REQUEST
Can you give the lines of the entries as a Markdown table, starting with the line containing "locality: Egg Island, Disenchantment Bay" and going on through the line containing "state / province: Pahang"? Use a column named Row for the row number and a column named Line for the line itself, and skip any blank lines.

Dataset items

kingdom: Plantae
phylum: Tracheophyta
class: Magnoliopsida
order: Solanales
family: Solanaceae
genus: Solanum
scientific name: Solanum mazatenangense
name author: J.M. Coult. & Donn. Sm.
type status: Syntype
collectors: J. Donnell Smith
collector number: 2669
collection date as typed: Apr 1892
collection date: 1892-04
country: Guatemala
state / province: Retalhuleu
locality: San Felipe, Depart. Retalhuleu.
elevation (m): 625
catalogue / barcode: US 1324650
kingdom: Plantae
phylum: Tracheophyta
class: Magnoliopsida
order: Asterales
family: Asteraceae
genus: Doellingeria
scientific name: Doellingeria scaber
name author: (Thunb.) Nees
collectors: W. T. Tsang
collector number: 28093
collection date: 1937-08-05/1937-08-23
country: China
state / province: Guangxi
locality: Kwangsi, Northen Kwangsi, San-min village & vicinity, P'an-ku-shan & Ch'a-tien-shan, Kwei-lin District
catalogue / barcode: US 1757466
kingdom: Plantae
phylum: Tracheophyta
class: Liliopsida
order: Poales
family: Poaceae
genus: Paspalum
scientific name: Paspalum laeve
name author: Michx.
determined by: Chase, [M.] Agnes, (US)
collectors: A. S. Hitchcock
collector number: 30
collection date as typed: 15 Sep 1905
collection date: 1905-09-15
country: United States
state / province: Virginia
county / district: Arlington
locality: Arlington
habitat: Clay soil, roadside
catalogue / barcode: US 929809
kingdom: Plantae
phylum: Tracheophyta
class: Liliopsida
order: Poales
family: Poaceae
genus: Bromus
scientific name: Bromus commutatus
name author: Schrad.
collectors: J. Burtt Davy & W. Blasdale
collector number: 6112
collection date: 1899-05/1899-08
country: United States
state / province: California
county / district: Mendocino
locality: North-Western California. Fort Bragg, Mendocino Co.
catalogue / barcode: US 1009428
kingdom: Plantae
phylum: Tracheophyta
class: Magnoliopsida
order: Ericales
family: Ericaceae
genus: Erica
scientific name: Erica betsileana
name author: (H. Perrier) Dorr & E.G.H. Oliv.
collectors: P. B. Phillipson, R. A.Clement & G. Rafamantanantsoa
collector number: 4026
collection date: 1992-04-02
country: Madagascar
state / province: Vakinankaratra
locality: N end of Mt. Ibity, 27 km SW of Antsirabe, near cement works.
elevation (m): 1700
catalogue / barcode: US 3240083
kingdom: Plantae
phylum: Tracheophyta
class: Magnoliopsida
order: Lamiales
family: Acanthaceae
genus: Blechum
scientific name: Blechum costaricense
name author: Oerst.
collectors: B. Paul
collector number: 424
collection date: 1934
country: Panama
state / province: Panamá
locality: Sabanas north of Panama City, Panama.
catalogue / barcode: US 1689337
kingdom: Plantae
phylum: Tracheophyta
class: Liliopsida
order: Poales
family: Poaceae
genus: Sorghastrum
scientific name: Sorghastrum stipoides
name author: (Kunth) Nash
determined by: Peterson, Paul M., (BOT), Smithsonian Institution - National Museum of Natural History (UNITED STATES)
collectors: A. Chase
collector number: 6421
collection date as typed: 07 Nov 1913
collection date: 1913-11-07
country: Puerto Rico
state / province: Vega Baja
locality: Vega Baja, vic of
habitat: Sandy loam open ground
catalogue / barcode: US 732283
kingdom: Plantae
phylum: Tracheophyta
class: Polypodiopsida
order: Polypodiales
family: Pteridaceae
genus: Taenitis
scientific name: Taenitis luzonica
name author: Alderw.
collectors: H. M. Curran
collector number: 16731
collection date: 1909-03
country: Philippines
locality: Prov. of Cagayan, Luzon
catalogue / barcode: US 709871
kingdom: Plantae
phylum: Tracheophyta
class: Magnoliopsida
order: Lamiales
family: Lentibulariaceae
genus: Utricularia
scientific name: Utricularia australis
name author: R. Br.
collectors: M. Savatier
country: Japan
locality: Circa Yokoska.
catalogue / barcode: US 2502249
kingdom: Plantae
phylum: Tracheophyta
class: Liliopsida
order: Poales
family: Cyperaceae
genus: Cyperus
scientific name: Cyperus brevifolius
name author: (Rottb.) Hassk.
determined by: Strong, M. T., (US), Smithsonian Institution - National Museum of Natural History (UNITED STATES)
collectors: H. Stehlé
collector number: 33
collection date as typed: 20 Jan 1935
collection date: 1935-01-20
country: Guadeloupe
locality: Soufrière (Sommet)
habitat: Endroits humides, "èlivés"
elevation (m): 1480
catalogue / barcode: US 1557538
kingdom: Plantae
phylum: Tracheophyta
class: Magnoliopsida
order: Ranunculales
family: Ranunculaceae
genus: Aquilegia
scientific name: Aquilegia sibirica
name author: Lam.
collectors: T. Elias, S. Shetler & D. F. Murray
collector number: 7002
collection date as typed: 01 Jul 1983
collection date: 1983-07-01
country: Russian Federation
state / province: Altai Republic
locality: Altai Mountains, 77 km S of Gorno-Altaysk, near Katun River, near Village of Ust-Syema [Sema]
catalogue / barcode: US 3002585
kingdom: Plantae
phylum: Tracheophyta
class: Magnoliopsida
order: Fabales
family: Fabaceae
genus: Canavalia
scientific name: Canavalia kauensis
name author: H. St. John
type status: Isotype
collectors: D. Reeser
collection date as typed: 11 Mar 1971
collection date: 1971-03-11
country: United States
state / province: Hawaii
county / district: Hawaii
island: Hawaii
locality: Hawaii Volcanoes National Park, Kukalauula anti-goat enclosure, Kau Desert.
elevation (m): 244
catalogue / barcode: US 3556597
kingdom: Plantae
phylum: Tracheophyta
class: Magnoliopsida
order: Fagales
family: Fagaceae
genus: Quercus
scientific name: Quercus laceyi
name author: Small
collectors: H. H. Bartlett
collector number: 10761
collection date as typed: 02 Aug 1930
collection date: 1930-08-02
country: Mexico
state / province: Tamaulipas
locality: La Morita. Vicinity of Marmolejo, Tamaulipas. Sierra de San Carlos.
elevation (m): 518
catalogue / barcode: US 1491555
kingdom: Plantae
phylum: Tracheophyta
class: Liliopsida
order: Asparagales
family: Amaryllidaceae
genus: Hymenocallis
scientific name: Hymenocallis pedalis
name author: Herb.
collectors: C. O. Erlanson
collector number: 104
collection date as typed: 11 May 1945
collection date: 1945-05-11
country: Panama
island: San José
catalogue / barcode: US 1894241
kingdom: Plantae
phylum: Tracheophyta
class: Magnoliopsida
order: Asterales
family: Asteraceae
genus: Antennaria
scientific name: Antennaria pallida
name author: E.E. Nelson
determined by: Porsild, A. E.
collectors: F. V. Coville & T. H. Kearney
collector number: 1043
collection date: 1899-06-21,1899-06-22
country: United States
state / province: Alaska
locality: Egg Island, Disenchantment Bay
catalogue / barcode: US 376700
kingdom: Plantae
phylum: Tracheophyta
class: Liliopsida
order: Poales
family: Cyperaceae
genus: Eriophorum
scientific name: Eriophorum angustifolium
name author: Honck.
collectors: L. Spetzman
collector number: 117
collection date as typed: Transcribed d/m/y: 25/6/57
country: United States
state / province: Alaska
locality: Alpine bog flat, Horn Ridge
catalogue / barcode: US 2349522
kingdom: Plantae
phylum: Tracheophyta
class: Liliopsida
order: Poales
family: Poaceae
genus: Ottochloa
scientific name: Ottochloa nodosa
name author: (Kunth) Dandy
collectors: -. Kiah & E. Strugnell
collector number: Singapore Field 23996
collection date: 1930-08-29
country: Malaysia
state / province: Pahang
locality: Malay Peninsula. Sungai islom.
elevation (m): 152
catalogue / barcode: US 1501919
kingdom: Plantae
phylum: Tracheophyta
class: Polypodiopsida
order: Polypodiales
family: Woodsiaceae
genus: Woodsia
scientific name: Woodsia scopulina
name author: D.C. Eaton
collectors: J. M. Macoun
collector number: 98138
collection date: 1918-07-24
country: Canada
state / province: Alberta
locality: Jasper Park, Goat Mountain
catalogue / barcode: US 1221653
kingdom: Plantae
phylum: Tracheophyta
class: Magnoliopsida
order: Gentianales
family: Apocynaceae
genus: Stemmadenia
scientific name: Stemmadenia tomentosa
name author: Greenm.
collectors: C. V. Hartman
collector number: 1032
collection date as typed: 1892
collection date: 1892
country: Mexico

RESPONSE TO THE EXERCISE
| Row | Line |
|---|---|
| 1 | locality: Egg Island, Disenchantment Bay |
| 2 | catalogue / barcode: US 376700 |
| 3 | kingdom: Plantae |
| 4 | phylum: Tracheophyta |
| 5 | class: Liliopsida |
| 6 | order: Poales |
| 7 | family: Cyperaceae |
| 8 | genus: Eriophorum |
| 9 | scientific name: Eriophorum angustifolium |
| 10 | name author: Honck. |
| 11 | collectors: L. Spetzman |
| 12 | collector number: 117 |
| 13 | collection date as typed: Transcribed d/m/y: 25/6/57 |
| 14 | country: United States |
| 15 | state / province: Alaska |
| 16 | locality: Alpine bog flat, Horn Ridge |
| 17 | catalogue / barcode: US 2349522 |
| 18 | kingdom: Plantae |
| 19 | phylum: Tracheophyta |
| 20 | class: Liliopsida |
| 21 | order: Poales |
| 22 | family: Poaceae |
| 23 | genus: Ottochloa |
| 24 | scientific name: Ottochloa nodosa |
| 25 | name author: (Kunth) Dandy |
| 26 | collectors: -. Kiah & E. Strugnell |
| 27 | collector number: Singapore Field 23996 |
| 28 | collection date: 1930-08-29 |
| 29 | country: Malaysia |
| 30 | state / province: Pahang |